12月15日、「NPB AWARDS 2021」が行われ、セ・リーグの最優秀新人賞(新人王)に栗林良吏が選ばれた。

 栗林はプロ1年目の今季、クローザーに抜擢されると開幕から大車輪の活躍。球団新記録となる開幕から22試合連続無失点、新人最多記録に並ぶ37セーブなど、数々の記録を樹立すると、東京五輪では侍ジャパンのクローザーにも抜擢され、悲願の金メダル獲得に大きく貢献した。今シーズン、救援に失敗したのはわずか1度。驚異のリリーフ成功率を誇るなど、わずか1年足らずで日本を代表する投手へと成長した。

 広島アスリートマガジンでは、ドラフト会議終了後から、4度にわたり、栗林を取材。ここでは、「編集部セレクション」として、カープの守護神に成長した栗林が、プロ1年目に話した言葉を振り返る。

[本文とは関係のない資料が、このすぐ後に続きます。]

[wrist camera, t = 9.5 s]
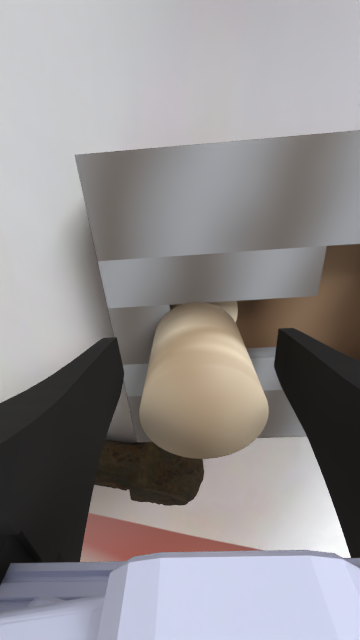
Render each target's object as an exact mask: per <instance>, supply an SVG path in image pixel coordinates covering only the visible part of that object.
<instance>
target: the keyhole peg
mask: <svg viewBox="0 0 360 640" xmlns="http://www.w3.org/2000/svg"><path fill="white" fill-rule="evenodd" d="M237 314H238V306H237V301H224V302H207V303H204V302H192V303H186V304H173V305H171V310H170V311H169V312H168V313H167V314H166V315H165V316H164V317H163V318H162V319H161V320H160V322H159V324H158V325H157V328H156V331H155V336H154V340H153V345H152V350H151V355H150V360H149V365H148V370H147V375H146V380H145V384H144V389H143V394H142V399H141V404H140V409H139V417H140V423H141V425H142V428H143V430H144V432H145V433H146V435H147V436H148V437H149V438H150V439H151V440H152V441H153V442H154V443H155V444H156V445H158V446H159V447H161V448H162V449H164V450H166V451H168V452H170V453H173V454H175V455H179V456H183V457H188V458H196V459H208V458H217V457H222V456H226V455H229V454H232V453H235V452H237V451H239V450H241V449H243V448H245V447H246V446H248V445H249V444H250V443H252V442H253V441H254V440H255V439H256V438H257V437H258V436H259V435H260V434H261V432H262V431H263V429H264V427H265V425H266V423H267V420H268V414H269V407H268V402H267V399H266V396H265V394H264V391H263V389H262V386H261V384H260V381H259V379H258V377H257V374H256V372H255V369H254V367H253V364H252V362H251V359H250V357H249V354H248V352H247V349H246V347H245V344H244V342H243V339H242V337H241V334H240V332H239V330H238V327H237V325H236V320H237Z"/></svg>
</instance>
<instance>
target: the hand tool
mask: <svg viewBox="0 0 360 640" xmlns="http://www.w3.org/2000/svg"><path fill="white" fill-rule="evenodd" d="M203 475H204V469H203V460H202V459H196V458H188V457H183V456H179V455H175V454H173V453H170V452H168V451H166V450H164V449H162V448H161V447H159V446H158V445H156V444H155V443H154V442H143V443H142V444H126V443H118V442H114V441H106V440H105V441H104V444H103V447H102V451H101V456H100V460H99V464H98V468H97V473H96V478H95V482H94V485H100V486H106V487H112V488H119V489H121V490H127V489H129V490H130V496H131V500H133V501H139V502H151V503H157V504H163V505H170V506H171V505H186V504H187V503H188V502H189V501H191V500H193V499H194V497H195V496H196V495H197V492H198V490H199V487H200V484H201V482H202V481H203Z"/></svg>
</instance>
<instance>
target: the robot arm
mask: <svg viewBox="0 0 360 640" xmlns="http://www.w3.org/2000/svg"><path fill="white" fill-rule="evenodd" d="M274 368H275V371H276V374H277V377H278V380H279V383H280V385H281V387H282V389H283V391H284V393H285V395H286V397H287V399H288V401H289V403H290V405H291V407H292V408H293V410H294V412H295V414H296V416H297V418H298V420H299V422H300V423H301V425H302V427H303V429H304V431H305V433H306V435H307V437H308V440H309V442H310V444H311V447H312V449H313V452H314V454H315V457H316V459H317V462H318V464H319V467H320V469H321V472H322V475H323V477H324V480H325V482H326V485H327V488H328V490H329V493H330V496H331V499H332V502H333V505H334V507H335V510H336V513H337V516H338V519H339V522H340V525H341V528H342V531H343V534H344V537H345V540H346V543H347V546H348V549H349V553H350V556H351V558H342V557H340V556H338V555H336V554H335V553H327V552H318V551H309V550H279V551H225V552H224V551H222V552H221V551H220V552H162V553H155V554H148V555H142V556H135V557H133V558H131V559H129V560H127V561H125V562H80V557H81V551H82V545H83V539H84V533H85V528H86V522H87V517H88V512H89V507H90V501H91V496H92V492H93V487H94V482H95V478H96V473H97V468H98V464H99V460H100V456H101V451H102V447H103V444H104V441H105V437H106V435H107V432H108V429H109V426H110V423H111V420H112V417H113V414H114V412H115V409H116V406H117V403H118V400H119V397H120V394H121V389H122V385H123V379H124V369H123V364H122V359H121V355H120V350H119V345H118V341H117V337H113V338H103V339H101V340H100V341H98V342H97V343H95V344H94V345H93V346H91V347H90V348H89V349H88V350H86V351H85V352H84V353H82V354H81V355H80V356H78V357H77V358H76V359H74V360H73V361H72V362H70V363H69V364H67V365H66V366H64V367H63V368H61V369H60V370H59V371H57V372H56V373H54V374H53V375H51V376H50V377H48V378H47V379H45V380H43V381H42V382H40V383H38V384H36V385H35V386H33V387H31V388H30V389H28V390H26V391H24V392H22V393H20V394H18V395H16V396H14V397H12V398H10V399H8V400H6V401H4V402H2V403H0V640H360V361H358V360H356V359H354V358H351V357H349V356H347V355H345V354H343V353H341V352H339V351H337V350H335V349H333V348H331V347H329V346H327V345H325V344H323V343H322V342H320V341H318V340H316V339H314V338H312V337H310V336H309V335H307V334H305V333H303V332H301V331H299V330H297V329H294V328H279V329H278V336H277V345H276V353H275V361H274Z"/></svg>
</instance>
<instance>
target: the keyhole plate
mask: <svg viewBox="0 0 360 640" xmlns="http://www.w3.org/2000/svg"><path fill="white" fill-rule="evenodd" d="M75 159H76V163H77V168H78V173H79V177H80V182H81V186H82V191H83V196H84V200H85V205H86V209H87V214H88V219H89V223H90V228H91V233H92V237H93V242H94V246H95V251H96V256H97V260H98V265H99V269H100V274H101V279H102V283H103V288H104V292H105V297H106V302H107V306H108V311H109V315H110V320H111V325H112V329H113V334H114V337H117V341H118V345H119V350H120V355H121V359H122V364H123V369H124V379H123V380H124V384H125V389H126V394H127V398H128V403H129V407H130V412H131V417H132V421H133V426H134V430H135V435H136V440H137V442H153V441H152V440H151V439H150V438H149V437H148V436H147V435H146V433H145V432H144V430H143V428H142V425H141V423H140V417H139V409H140V404H141V399H142V394H143V389H144V384H145V380H146V375H147V370H148V365H149V360H150V355H151V350H152V345H153V340H154V336H155V331H156V328H157V325H158V324H159V322H160V320H161V319H162V318H163V317H164V316H165V315H166V314H167V313H168V312H169V311H170V310H171V305H173V304H186V303H192V302H204V303H207V302H224V301H237V306H238V314H237V320H236V325H237V327H238V330H239V332H240V334H241V337H242V339H243V342H244V344H245V347H246V349H247V352H248V354H249V357H250V359H251V362H252V364H253V367H254V369H255V372H256V374H257V377H258V379H259V381H260V384H261V386H262V389H263V391H264V394H265V396H266V399H267V402H268V407H269V414H268V420H267V423H266V425H265V427H264V429H263V431H262V432H261V434H260V435H259V436H258V437H257V438H271V437H299V436H307V435H306V433H305V431H304V429H303V427H302V425H301V423H300V422H299V420H298V418H297V416H296V414H295V412H294V410H293V408H292V407H291V405H290V403H289V401H288V399H287V397H286V395H285V393H284V391H283V389H282V387H281V385H280V383H279V380H278V377H277V374H276V371H275V368H274V361H275V353H276V345H277V336H278V329H279V328H294V329H297V330H299V331H301V332H303V333H305V334H307V335H309V336H310V337H312V338H314V339H316V340H318V341H320V342H322V343H323V344H325V345H327V346H329V347H331V348H333V349H335V350H337V351H339V352H341V353H343V354H345V355H347V356H349V357H351V358H354V359H356V360H358V361H360V130H358V131H347V132H335V133H324V134H312V135H300V136H289V137H277V138H266V139H254V140H242V141H231V142H219V143H207V144H196V145H184V146H173V147H161V148H149V149H138V150H126V151H115V152H103V153H91V154H80V155H75Z"/></svg>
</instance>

 ドラフト直後のインタビューに続き、今回はペナントレース開幕直後に行なった独占インタビュー(前編)。クローザーとしての第一歩を踏み出した栗林が、初めての春季キャンプをどういうテーマを持って過ごしたのかを振り返っていく。(『広島アスリートマガジン』2021年5月号で行なったインタビューをもとにWEB用に編集)

春季キャンプで、永川投手コーチから指導を受け栗林良吏のフォークが進化を遂げた。

◆エース直伝のカットボールと投手コーチ直伝のフォーク

─社会人野球のトヨタ自動車からカープに入団して約4カ月が過ぎました。ここまでを振り返ってみていかがですか?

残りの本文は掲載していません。